> **Excerpted data**:
======

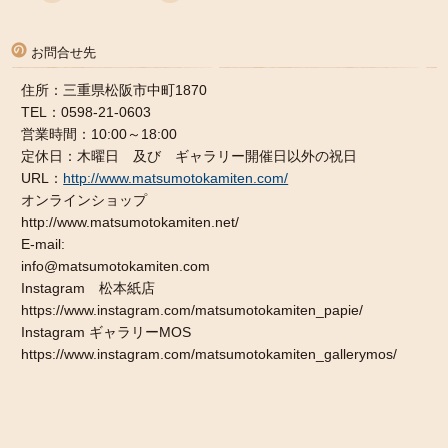
お問合せ先
住所：三重県松阪市中町1870
TEL：0598-21-0603
営業時間：10:00～18:00
定休日：木曜日 及び ギャラリー開催日以外の祝日
URL：
http://www.matsumotokamiten.com/
オンラインショップ
http://www.matsumotokamiten.net/
E-mail:
info@matsumotokamiten.com
Instagram 松本紙店
https://www.instagram.com/matsumotokamiten_papie/
Instagram ギャラリーMOS
https://www.instagram.com/matsumotokamiten_gallerymos/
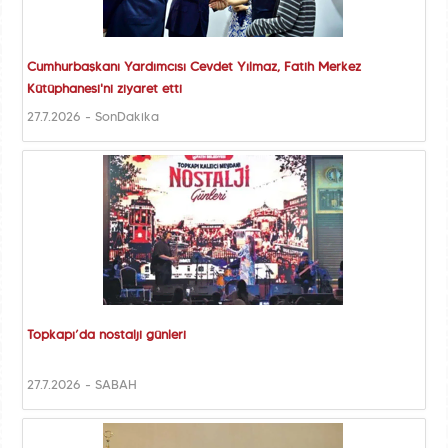
Cumhurbaşkanı Yardımcısı Cevdet Yılmaz, Fatih Merkez
Kütüphanesi'ni ziyaret etti
27.7.2026 - SonDakika
Topkapı’da nostalji günleri
27.7.2026 - SABAH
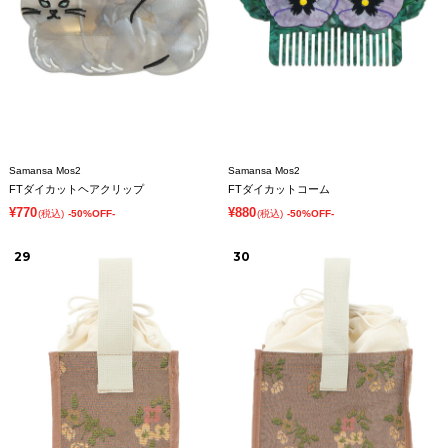
Samansa Mos2
Samansa Mos2
FTダイカットヘアクリップ
FTダイカットコーム
¥770
¥880
(税込)
-50%OFF-
(税込)
-50%OFF-
29
30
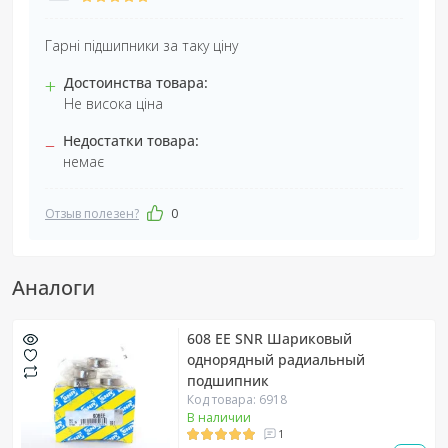
Гарні підшипники за таку ціну
+
Достоинства товара:
Не висока ціна
–
Недостатки товара:
немає
Отзыв полезен?
0
Аналоги
608 EE SNR Шариковый
однорядный радиальный
подшипник
Код товара: 6918
В наличии
1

======

> **Work to be completed**: Exclude the pictures and give back the rest of the data above exactly as written.

> **Answer box**:
お問合せ先
住所：三重県松阪市中町1870
TEL：0598-21-0603
営業時間：10:00～18:00
定休日：木曜日 及び ギャラリー開催日以外の祝日
URL：
http://www.matsumotokamiten.com/
オンラインショップ
http://www.matsumotokamiten.net/
E-mail:
info@matsumotokamiten.com
Instagram 松本紙店
https://www.instagram.com/matsumotokamiten_papie/
Instagram ギャラリーMOS
https://www.instagram.com/matsumotokamiten_gallerymos/
Cumhurbaşkanı Yardımcısı Cevdet Yılmaz, Fatih Merkez
Kütüphanesi'ni ziyaret etti
27.7.2026 - SonDakika
Topkapı’da nostalji günleri
27.7.2026 - SABAH
Samansa Mos2
Samansa Mos2
FTダイカットヘアクリップ
FTダイカットコーム
¥770
¥880
(税込)
-50%OFF-
(税込)
-50%OFF-
29
30
Гарні підшипники за таку ціну
+
Достоинства товара:
Не висока ціна
–
Недостатки товара:
немає
Отзыв полезен?
0
Аналоги
608 EE SNR Шариковый
однорядный радиальный
подшипник
Код товара: 6918
В наличии
1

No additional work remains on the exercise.